The Influence of Invariant Natural Killer T Cells on Humoral Immunity to T-Dependent and -Independent Antigens

Abstract

Vaccination with CD1d-binding glycolipid adjuvants and co-administered protein, lipid, and carbohydrate antigens leads to invariant natural killer T (NKT) cell-dependent enhancement of protective B cell responses. NKT cell activation boosts the establishment of protein antigen-specific B cell memory and long-lived plasma cell (LLPC) compartments. NKT cells may exert a similar effect on some carbohydrate-specific B cells, but not lipid-specific B cells. The mechanisms of action of NKT cells on B cell responsiveness and subsequent differentiation into memory B cells and LLPC is dependent on CD1d expression by dendritic cells and B cells that can co-present glycolipids on CD1d and antigen-derived peptide on MHCII. CD1d/glycolipid-activated NKT cells are able to provide help to B cells in a manner dependent on cognate and non-cognate interactions. More recently, a glycolipid-expanded subset of IL-21-secreting NKT cells known as NKT follicular helper cells has been suggested to be a driver of NKT-enhanced humoral immunity. This review summarizes established and recent findings on how NKT cells impact humoral immunity and suggests possible areas of investigation that may allow the incorporation of NKT-activating agents into vaccine adjuvant platforms.

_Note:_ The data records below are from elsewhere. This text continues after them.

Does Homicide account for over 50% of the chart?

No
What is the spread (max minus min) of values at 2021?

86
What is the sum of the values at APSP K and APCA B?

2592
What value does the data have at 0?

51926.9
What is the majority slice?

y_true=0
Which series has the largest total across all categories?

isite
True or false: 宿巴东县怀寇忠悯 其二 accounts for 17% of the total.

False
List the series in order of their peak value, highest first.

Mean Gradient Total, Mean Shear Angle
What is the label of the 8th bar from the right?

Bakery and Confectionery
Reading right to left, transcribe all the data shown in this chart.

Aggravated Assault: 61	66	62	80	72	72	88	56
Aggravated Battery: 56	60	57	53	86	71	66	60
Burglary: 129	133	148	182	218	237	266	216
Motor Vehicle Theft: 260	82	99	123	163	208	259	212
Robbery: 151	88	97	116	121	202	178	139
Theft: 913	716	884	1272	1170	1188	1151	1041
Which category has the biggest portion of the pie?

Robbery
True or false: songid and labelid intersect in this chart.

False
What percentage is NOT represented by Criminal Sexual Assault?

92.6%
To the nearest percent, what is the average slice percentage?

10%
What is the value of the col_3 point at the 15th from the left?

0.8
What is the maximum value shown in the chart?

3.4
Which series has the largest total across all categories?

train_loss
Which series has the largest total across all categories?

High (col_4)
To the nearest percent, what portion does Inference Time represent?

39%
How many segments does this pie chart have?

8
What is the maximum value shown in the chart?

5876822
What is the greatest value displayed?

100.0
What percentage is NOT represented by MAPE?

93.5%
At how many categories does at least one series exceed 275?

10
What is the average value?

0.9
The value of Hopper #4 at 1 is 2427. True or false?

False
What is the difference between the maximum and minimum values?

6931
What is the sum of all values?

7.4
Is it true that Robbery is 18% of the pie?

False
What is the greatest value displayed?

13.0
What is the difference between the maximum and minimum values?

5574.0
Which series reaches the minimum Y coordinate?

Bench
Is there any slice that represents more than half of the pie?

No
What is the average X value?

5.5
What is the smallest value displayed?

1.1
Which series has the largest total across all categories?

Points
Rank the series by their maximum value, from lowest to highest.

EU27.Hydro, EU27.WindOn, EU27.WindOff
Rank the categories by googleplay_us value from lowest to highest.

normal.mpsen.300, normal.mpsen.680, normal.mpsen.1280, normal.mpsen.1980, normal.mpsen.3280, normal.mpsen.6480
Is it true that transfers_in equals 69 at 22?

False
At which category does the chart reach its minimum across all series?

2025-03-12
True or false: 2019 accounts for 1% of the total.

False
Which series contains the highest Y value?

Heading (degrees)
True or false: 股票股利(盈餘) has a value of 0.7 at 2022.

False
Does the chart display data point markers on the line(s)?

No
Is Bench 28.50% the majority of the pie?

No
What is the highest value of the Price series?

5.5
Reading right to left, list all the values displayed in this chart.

Keywords: CD1d; Natural Killer T; humoral immunity; pathogen; vaccine.

Figure 1

Model for natural killer T (NKT) cell influence on humoral immunity (A) CD1d^+/+ dendritic cells (DCs) are able to capture, internalize, process, and present peptide Ag on MHCII and glycolipid Ag on CD1d and do so in a coordinated fashion. As a result, Th cell priming occurs, as does NKT activation and/or NKT follicular helper cell (NKTfh) differentiation. (B) B cells capture Ag via the BCR, but also capture complexed CD1d-binding glycolipid, or internalize it by endocytosis. B cells are, thus, able to coordinately present peptide on MHCII and glycolipid on CD1d. Consequently, B cells are able to receive help from DC primed or activated classical Th/Tfh cells as well as NKT/NKTfh cells. The additional help from NKT/NKTfh cells enhances the establishment of a Bmem compartment and the generation of long-lived plasma cells.